8. Au revoir, les enfants (1987)
While the Holocaust has been depicted through the eyes of children in several literary works, few motion pictures have managed to capture that juxtaposition of innocence and atrocity with the same dramatic essence. This is the exception, a highly personal account from Louis Malle that recalls his memories of a Catholic boarding school in Nazi-occupied France. The unimaginable conclusion unfolds with nuance and restraint, but also a heavy undertone of guilt and regret.
7. Biutiful (2010)
Truth be told, I could have included a few films from just this past year on the list (Blue Valentine and Another Year were plenty depressing as well), but I decided to pick one, and it's Alejandro Gonzalez Innaritu's stiflingly unhappy Biutiful. The Job-like sufferings of Uxbal (played with devastating sincerity by Javier Bardem) get laid on thick and fast, almost to the point of excess. While the film reaches for poignancy with limited success, it'll succeed completely in bringing you down.
6. Rome, Open City (1945)
You could probably fill a list like this entirely with Italian neo-realist cinema, but while much revered classics like Paisan and The Bicycle Thief conclude with secretly hopeful denouements, Roberto Rossellini's Open City sticks in my mind as an irredeemably mournful elegy for Italy and its working class as it is torn open by WWII. The third act that sees three of our heroes held at the mercy of Nazi interrogators is at first unnerving, then riveting, and finally intensely sad.
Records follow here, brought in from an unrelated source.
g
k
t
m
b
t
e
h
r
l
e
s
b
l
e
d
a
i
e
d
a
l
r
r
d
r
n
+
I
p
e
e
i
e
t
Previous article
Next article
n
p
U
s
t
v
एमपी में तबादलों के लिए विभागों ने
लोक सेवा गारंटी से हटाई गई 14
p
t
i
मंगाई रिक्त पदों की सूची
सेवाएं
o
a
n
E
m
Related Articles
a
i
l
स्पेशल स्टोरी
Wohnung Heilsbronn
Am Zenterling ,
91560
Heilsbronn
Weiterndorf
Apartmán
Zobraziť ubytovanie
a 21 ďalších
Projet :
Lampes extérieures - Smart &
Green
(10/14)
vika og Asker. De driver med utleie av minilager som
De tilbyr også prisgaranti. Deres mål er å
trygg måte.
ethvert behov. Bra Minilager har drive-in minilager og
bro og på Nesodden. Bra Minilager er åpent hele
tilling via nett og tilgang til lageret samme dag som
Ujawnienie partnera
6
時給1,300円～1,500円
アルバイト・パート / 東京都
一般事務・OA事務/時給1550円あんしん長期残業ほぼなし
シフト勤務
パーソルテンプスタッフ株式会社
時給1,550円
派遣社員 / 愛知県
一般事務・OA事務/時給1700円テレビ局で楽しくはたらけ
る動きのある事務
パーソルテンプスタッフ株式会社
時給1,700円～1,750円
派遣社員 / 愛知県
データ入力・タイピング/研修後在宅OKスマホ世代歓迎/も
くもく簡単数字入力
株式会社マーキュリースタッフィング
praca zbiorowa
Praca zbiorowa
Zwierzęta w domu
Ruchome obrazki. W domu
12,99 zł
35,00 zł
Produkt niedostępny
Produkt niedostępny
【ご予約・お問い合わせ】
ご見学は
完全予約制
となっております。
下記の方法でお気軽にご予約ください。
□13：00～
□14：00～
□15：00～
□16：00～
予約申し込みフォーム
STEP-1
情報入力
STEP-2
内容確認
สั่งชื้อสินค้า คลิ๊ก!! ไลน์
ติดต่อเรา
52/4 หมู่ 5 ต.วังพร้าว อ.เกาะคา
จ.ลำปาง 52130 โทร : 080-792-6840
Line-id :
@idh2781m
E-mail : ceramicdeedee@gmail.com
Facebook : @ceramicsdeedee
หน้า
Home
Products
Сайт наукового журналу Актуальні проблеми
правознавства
5. No Country for Old Men (2007)
As previously argued on this blog, the Coen brothers' hopelessly dire No Country for Old Men is the most entertainingly depressing film of the decade. The entertainment stems from the Coens' quietly exciting storytelling technique, but the depression comes from the story that they tell; a bleak morality tale about good people fighting a losing battle against the implacable forces of violence and chaos. The ambiguous ending perfectly drives home that crushing sensation of futility.
4. Love Story (1970)
Tragic love affairs are not all that uncommon on the cinematic landscape. Some of them (especially of the musical variety) are among my favourites, but are remembered mostly for their moments of joy and unbridled romance than their weepy finales. Not so Arthur Hiller's 1970 melodrama, the lingering mood of which is a sombre one. In spite of its oft-quoted (and completely false) axiom about love and not having to say you're sorry, for me, Love Story is a splash of cold water in the face of Hollywood romanticism.
3. Das Boot (1982)
Arguably the best World War movie told from the German perspective, Wolfgang Peterson's claustrophobic saga spends three hours familiarizing us with the intricate workings of a German U-boat and its crew, but only to set us up for an emotional gut-punch at the end, one that speaks to the pointlessness of war and the insignificance of your effort if you're on the losing side. It would make an interesting companion piece with the similarly disheartening Vietnam War pictures made around the same time.
2. Waterloo Bridge (1940)
Each scene of this romantic melodrama carries a pang of sadness. That's because we know how the movie will end right from the beginning, and Mervyn Le Roy takes care to remind us of that throughout the picture with foreshadowing dialogue and Herbert Stothart's lovely orchestrations of the theme from Swan Lake. Vivien Leigh gives a heartrending performance (possibly her finest work), and Robert Taylor is appropriately dashing as the naïve man in love. Always makes me misty.
1. Grave of the Fireflies (1988)
Isoa Takahata's anime masterpiece is a sensitive but devastating expose of the effects of war not often seen in mainstream film, let alone animation, focusing on two innocent victims in Japan during WWII. The heart of this film is in the fleeting but earnest joy that the orphaned boy finds for his sister in the simplest of things, trying his best to keep the hardships of their war-torn existence from affecting her the way they affect him. This juxtaposition of the children's happiness against our grim foreknowledge of what's to come makes this as harrowing as any live-action war film you can name. It's a deceptive type of grief that sneaks up on you and slowly seeps in over the course of the film, leaving you so emotionally drained by the end that even to cry doesn't quite seem adequate enough.